◆ **What you need to do**:
Count the lines in the items below that contain the string "ETtoday", and give only the number.

Dataset entries:
============

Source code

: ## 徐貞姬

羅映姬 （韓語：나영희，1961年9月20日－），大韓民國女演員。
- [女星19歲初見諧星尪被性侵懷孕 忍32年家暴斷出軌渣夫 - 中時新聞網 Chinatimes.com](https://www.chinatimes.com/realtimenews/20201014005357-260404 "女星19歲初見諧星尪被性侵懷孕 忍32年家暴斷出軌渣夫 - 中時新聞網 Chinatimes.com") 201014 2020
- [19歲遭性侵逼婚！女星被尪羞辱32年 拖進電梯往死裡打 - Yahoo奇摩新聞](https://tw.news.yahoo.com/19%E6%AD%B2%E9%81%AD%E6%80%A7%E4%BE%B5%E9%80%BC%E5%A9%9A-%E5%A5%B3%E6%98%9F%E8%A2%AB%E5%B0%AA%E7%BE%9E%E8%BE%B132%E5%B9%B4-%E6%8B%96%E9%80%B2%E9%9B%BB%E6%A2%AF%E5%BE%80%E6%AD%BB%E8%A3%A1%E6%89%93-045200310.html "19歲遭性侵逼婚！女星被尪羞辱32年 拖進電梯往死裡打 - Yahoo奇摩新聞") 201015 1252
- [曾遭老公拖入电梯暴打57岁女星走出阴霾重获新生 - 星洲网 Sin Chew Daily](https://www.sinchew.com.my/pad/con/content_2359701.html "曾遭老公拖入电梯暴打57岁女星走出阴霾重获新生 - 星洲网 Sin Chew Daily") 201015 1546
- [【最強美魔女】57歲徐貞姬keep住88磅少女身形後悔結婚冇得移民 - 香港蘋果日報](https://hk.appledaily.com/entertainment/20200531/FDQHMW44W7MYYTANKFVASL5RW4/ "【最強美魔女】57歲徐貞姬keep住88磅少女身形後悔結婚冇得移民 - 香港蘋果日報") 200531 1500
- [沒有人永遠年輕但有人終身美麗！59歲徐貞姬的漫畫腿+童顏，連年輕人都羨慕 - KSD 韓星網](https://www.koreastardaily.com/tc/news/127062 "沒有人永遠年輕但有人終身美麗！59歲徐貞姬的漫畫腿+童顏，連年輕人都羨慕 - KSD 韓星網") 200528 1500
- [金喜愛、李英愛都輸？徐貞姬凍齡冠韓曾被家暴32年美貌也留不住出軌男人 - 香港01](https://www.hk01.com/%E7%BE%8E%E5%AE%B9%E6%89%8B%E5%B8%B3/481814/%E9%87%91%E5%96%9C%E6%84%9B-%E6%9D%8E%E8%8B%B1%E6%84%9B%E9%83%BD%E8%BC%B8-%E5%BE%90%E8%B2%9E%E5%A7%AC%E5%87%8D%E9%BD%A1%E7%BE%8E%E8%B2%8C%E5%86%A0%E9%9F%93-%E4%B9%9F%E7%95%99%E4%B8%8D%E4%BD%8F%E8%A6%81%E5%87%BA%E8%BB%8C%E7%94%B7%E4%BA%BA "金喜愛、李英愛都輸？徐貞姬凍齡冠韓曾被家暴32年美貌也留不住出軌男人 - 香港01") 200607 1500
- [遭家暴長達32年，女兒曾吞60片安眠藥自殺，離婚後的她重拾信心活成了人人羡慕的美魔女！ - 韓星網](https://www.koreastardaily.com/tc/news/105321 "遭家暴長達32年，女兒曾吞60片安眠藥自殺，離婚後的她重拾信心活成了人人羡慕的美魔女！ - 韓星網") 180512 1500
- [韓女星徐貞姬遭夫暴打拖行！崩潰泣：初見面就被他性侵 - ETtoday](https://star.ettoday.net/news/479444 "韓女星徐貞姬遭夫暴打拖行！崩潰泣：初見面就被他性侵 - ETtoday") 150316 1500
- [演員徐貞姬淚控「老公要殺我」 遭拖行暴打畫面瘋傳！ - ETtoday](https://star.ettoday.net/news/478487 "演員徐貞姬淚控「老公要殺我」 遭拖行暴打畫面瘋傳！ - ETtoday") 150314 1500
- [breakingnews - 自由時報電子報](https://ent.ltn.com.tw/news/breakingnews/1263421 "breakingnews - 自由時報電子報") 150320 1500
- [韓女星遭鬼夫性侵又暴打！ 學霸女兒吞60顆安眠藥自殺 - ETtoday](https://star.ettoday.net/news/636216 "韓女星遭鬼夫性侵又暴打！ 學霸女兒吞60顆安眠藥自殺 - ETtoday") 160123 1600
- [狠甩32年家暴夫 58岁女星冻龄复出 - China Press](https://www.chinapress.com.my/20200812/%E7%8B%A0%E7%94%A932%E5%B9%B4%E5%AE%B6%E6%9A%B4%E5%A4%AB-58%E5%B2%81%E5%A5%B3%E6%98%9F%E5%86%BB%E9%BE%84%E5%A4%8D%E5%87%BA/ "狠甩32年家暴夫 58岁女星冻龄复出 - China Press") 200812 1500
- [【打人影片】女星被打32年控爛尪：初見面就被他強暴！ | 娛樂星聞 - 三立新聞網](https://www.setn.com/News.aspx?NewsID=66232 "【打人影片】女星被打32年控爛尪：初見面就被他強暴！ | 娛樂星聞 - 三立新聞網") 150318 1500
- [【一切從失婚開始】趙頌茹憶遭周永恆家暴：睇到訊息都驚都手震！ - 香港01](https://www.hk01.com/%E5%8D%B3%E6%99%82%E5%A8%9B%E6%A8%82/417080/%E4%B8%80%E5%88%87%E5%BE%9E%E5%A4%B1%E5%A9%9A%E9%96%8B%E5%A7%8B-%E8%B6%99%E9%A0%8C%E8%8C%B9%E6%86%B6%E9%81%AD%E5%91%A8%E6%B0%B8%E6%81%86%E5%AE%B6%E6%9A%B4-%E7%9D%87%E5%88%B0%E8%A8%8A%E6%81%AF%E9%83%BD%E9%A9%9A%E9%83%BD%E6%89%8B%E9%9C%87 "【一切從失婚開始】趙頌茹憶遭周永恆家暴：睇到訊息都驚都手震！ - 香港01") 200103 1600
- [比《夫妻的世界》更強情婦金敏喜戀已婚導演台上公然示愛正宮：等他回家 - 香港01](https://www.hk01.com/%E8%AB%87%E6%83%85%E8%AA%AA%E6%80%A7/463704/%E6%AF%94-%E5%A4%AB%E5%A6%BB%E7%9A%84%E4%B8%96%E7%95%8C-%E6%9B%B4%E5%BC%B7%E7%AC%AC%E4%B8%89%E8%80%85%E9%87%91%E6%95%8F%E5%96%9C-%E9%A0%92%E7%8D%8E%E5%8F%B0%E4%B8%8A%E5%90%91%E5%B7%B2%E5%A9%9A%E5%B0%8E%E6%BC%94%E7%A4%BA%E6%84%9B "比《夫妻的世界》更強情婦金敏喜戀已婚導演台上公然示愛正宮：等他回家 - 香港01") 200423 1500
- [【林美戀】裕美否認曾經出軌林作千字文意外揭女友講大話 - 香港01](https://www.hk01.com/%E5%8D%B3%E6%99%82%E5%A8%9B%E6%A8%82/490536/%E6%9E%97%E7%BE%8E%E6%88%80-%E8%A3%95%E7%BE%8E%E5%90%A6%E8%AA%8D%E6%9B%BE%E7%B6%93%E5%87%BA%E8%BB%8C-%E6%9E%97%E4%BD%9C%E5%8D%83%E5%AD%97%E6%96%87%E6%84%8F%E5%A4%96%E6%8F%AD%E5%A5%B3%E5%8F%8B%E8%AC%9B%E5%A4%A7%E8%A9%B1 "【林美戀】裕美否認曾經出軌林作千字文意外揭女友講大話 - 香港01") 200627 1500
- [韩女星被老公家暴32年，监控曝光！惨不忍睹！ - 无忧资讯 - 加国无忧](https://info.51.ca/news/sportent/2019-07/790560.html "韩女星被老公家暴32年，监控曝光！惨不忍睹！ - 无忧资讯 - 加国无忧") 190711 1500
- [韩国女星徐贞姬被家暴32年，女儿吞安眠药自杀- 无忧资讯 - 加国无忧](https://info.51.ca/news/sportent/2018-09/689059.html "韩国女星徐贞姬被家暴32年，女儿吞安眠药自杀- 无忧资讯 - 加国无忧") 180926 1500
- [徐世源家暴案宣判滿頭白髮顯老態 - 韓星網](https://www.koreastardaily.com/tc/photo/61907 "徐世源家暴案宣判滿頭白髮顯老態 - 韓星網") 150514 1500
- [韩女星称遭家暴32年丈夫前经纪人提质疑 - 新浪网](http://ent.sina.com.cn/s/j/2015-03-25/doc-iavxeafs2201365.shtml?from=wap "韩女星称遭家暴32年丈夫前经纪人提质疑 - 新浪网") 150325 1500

============

◆ **Solution for this task**:
3